CryoDRGN-ET Subtomogram Analysis
how to perform heterogeneous reconstruction using cryo-ET subtomograms
CryoDRGN-ET for subtomogram analysis has been made available as of version 3.0.0+ using additional flags passed to the train_vae command:
cryodrgn train_vae particles_from_M.star --encode-mode tilt --dose-per-tilt 2.93 --angle-per-tilt 3.0 --ctf ctf.pkl --poses pose.pkl --datadir /data/subtiltstacks/ --zdim 8 -n 50 --beta 0.025 -o my_output_directory/Note that --encode-mode tilt as well as a given value for --dose-per-tilt are required to activate subtomogram analysis, while --angle-per-tilt is optional with a default value of 3.
We describe here a typical workflow for preparing tilt series inputs for use with cryoDRGN heterogeneous reconstruction, training a reconstruction model, and analyzing its outputs. See our preprint here for a description of the cryoDRGN-ET method and associated results.
Preprocessing
Export particles
CryoDRGN-ET expects 2D particle tilt series images in a .star file exported from Windows Warp/M or RELION5 --tomo. From RELION5, 2D particle tilt series images without CTF premultiplication should be extracted using the --no_ctf option . We are actively working to support CTF-corrected images exported from WarpTools but this data type is not currently supported. 
Windows Warp/M
If you intend to perform subvolume refinement or tomogram visualization, we recommend also exporting highly binned subvolumes to generate a 3D star file at this stage, since additional Warp/M processing could result in particle reordering (!), which would affect downstream refinement if filtering with cryoDRGN-ET.


Example 2D Warp/M star file:
RELION5
Export refined particles as 2D stacks using the --no_ctf additional argument. It is important to consider using a larger box to prevent CTF aliasing. 

Although RELION5 exports 2D particle stacks rather than subvolumes, the resulting star file refers to the 3D tomogram coordinates. Following RELION5 extraction, 3D particle star files need to be converted to the 2D format used for cryoDRGN-ET.
Run the RELION5 3D to 2D conversion parse_relion in your RELION5 project directory. The conversion utility requires inputs of a particles.star file,  the associated tomograms.star  file, and the raw tilt dimensions. The tiltseries.star files are read from the relative paths provided in the tomograms.star file. To run the conversion outside of a project directory, create a sym link to make the tiltseries.star relative paths accessible.

### Problem to solve
In the cryoDRGN-ET text, recast the paragraph beginning "Run the RELION5 3D to 2D conversion" as a short bulleted list that keeps its main facts.

### Data
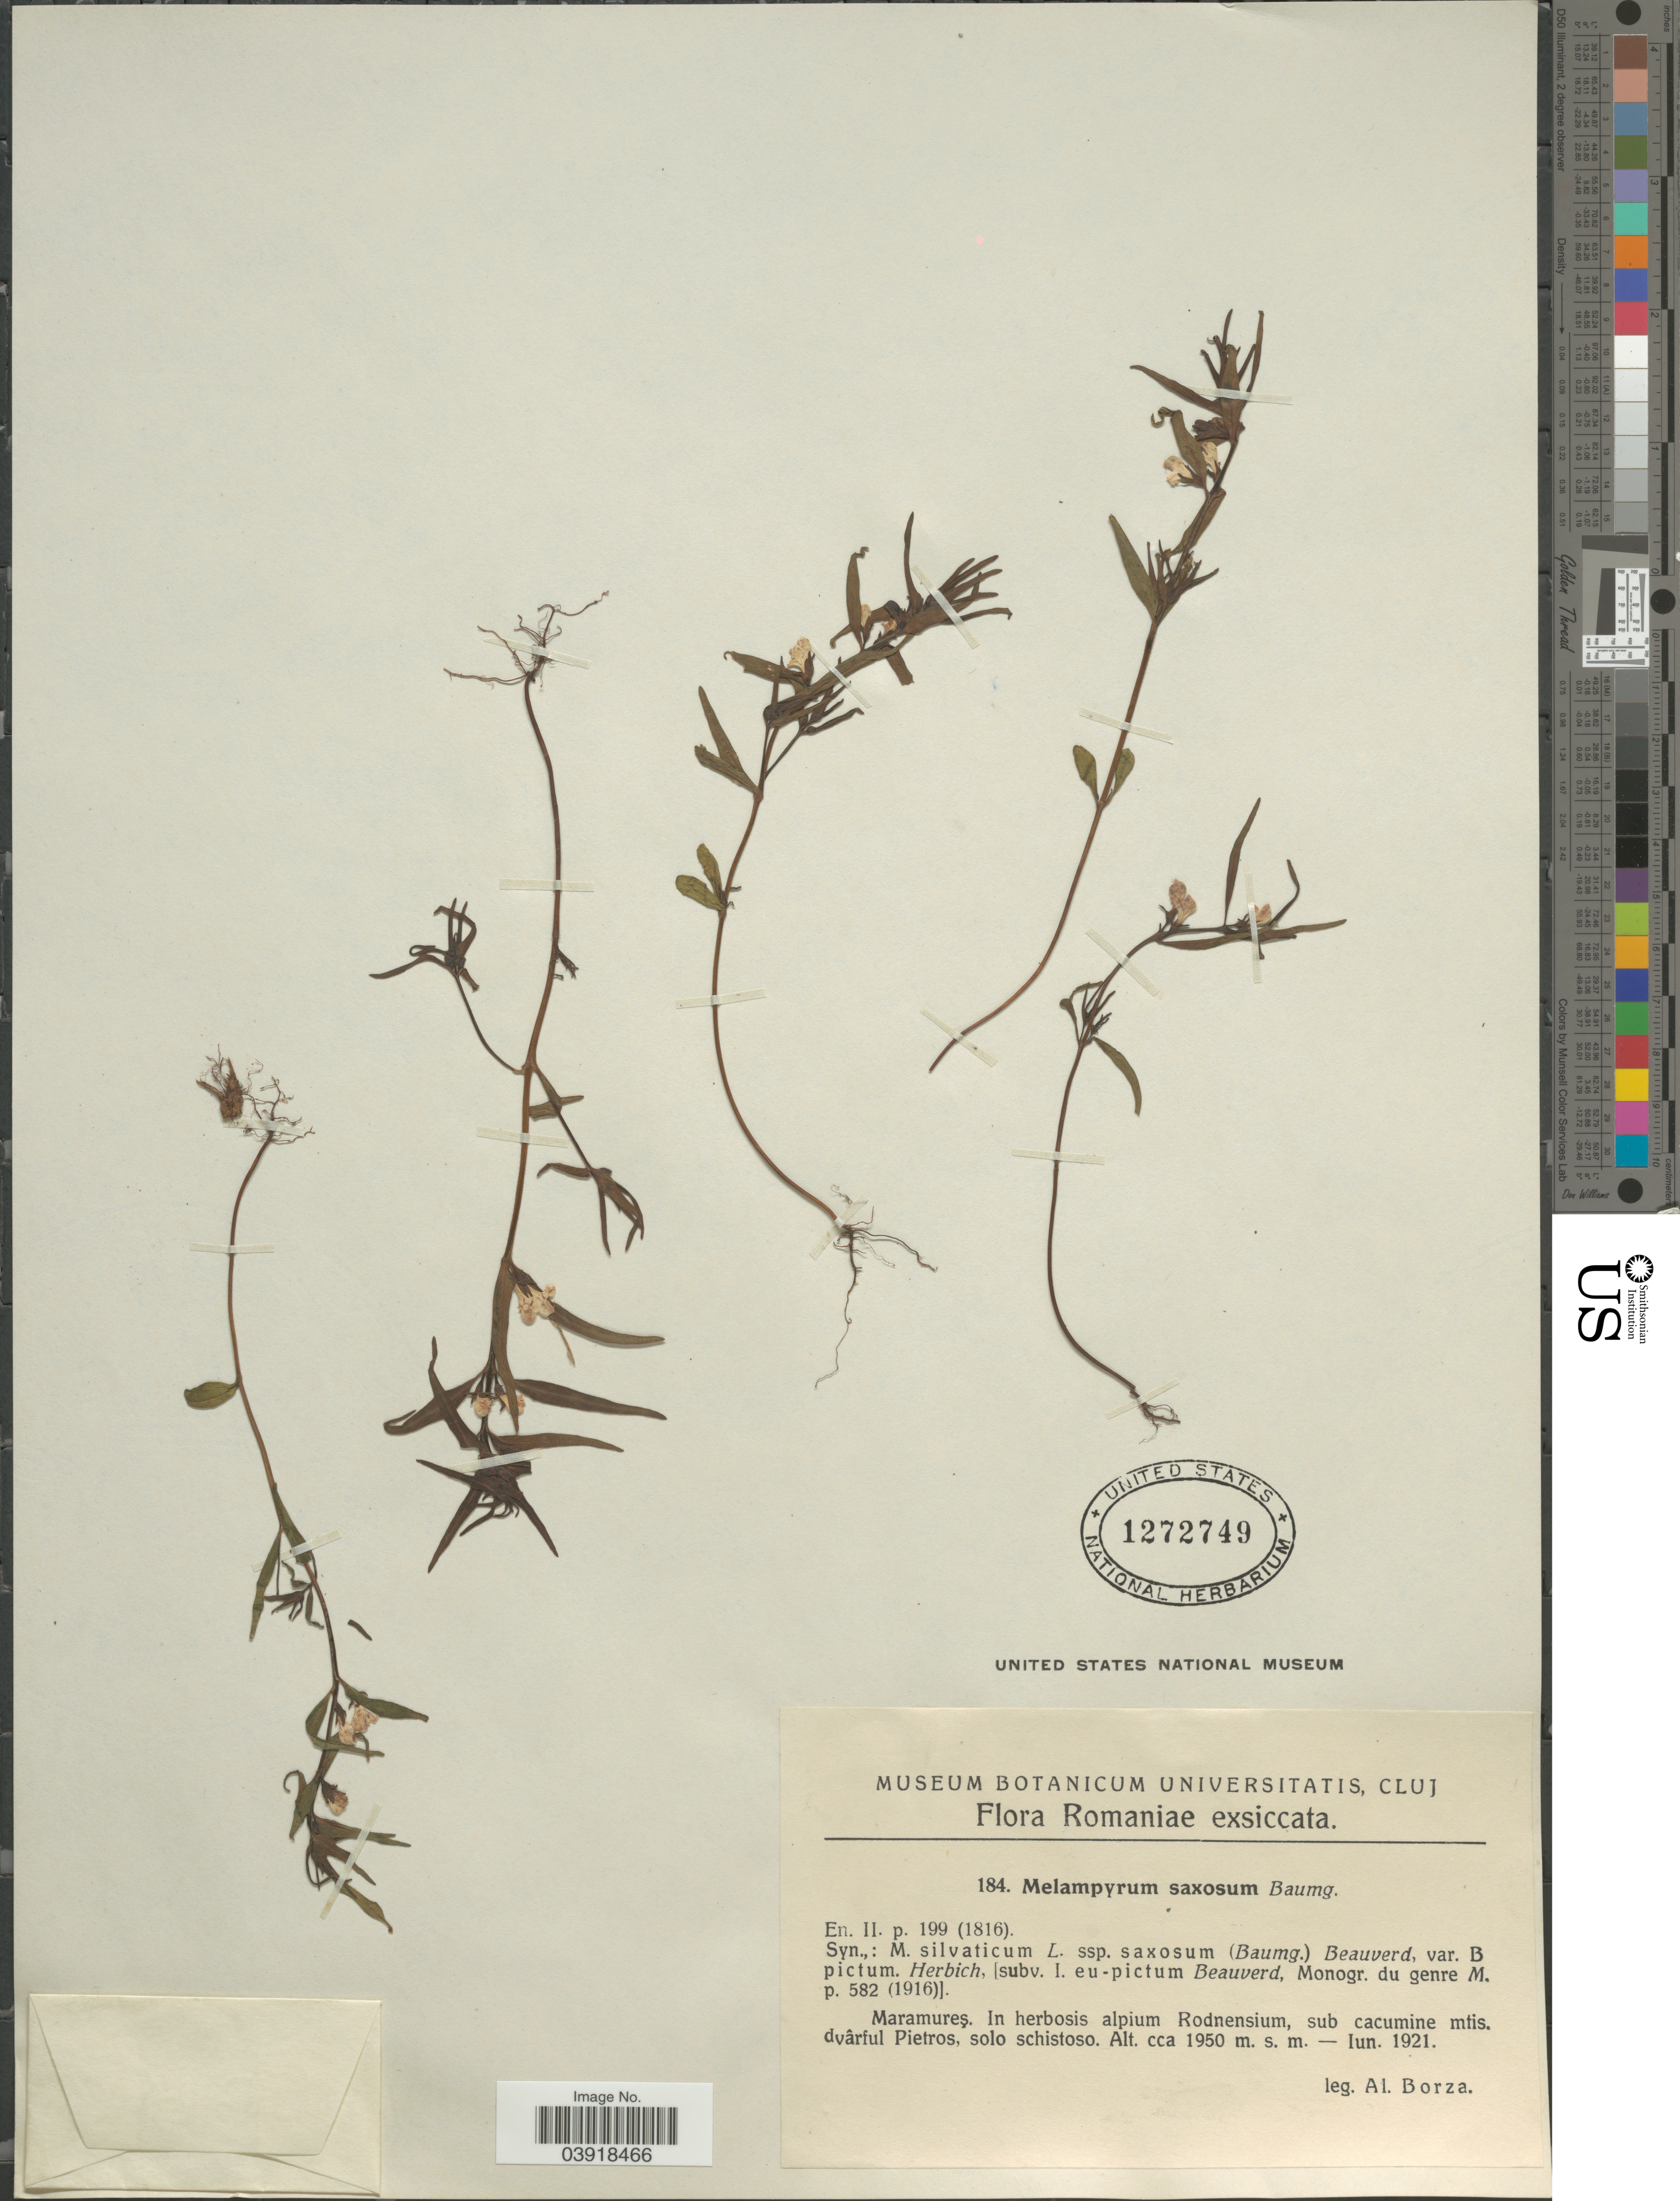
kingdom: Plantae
---
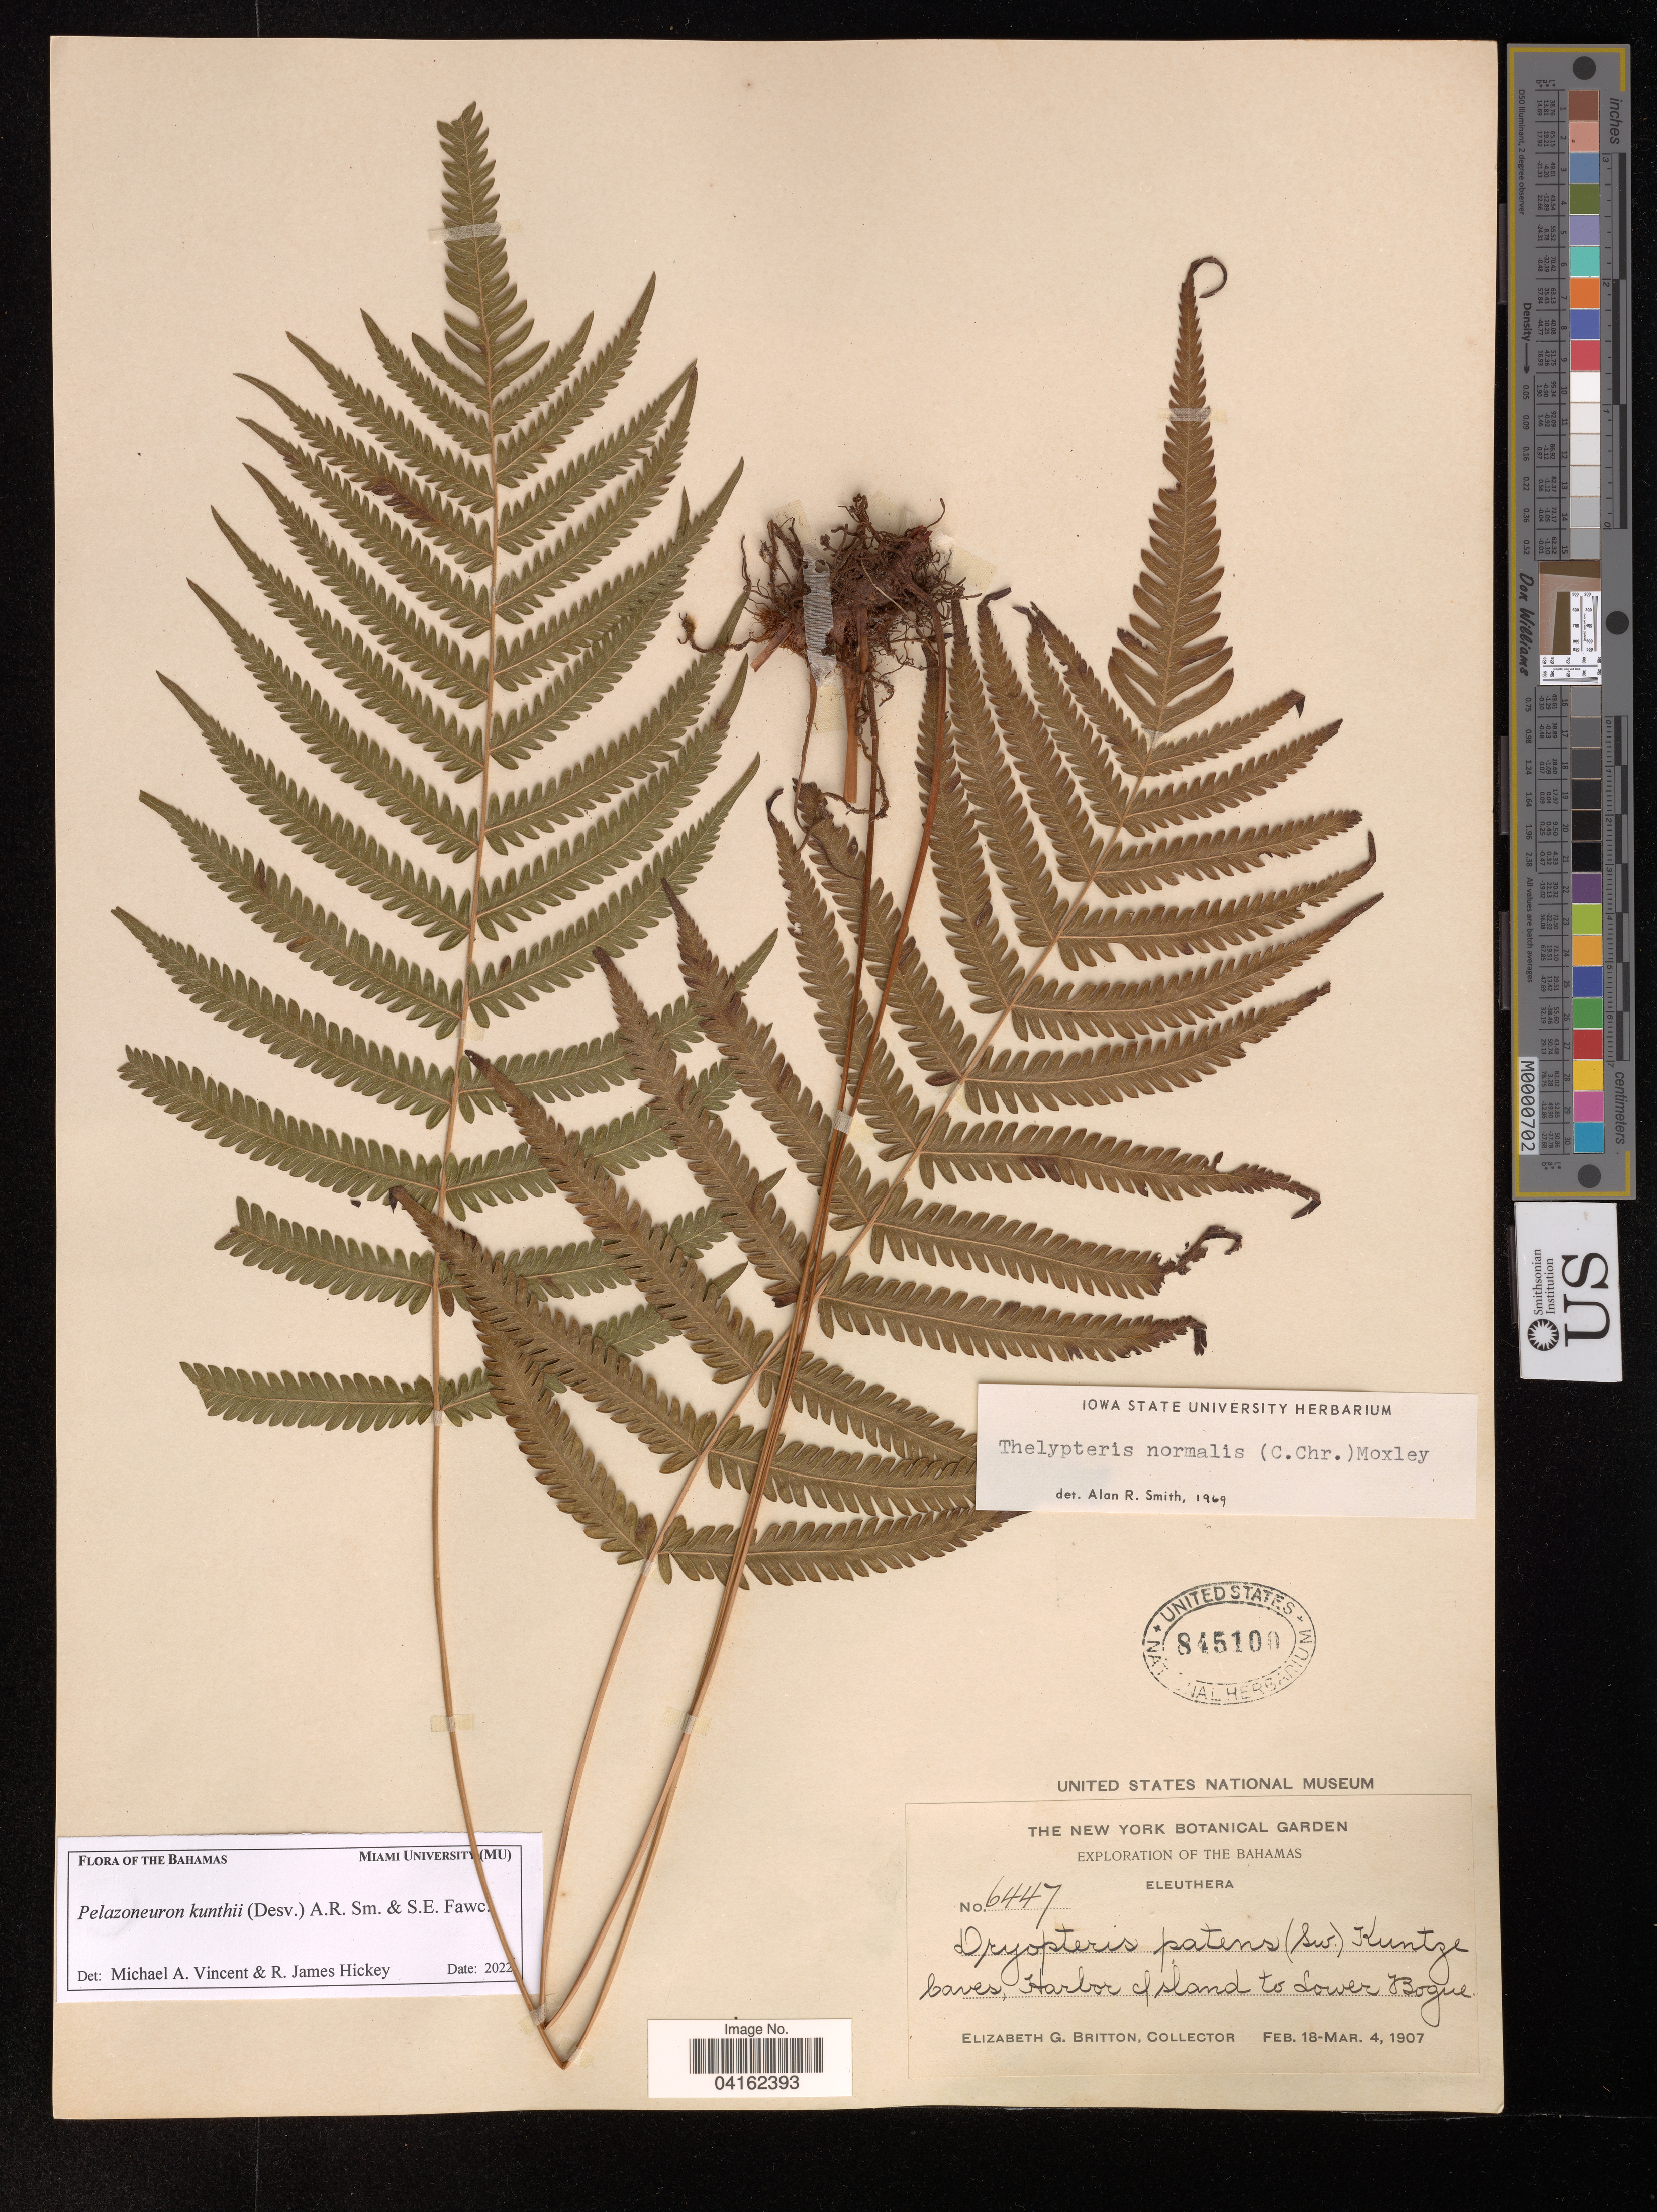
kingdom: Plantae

### Answer to this problem
- Run the RELION5 3D-to-2D conversion utility, parse_relion, in the RELION5 project directory.
- Required inputs: a particles.star file, its associated tomograms.star file, and the raw tilt dimensions.
- The tiltseries.star files are read from the relative paths listed in tomograms.star.
- To run the conversion outside a project directory, create a symlink so those relative paths are accessible.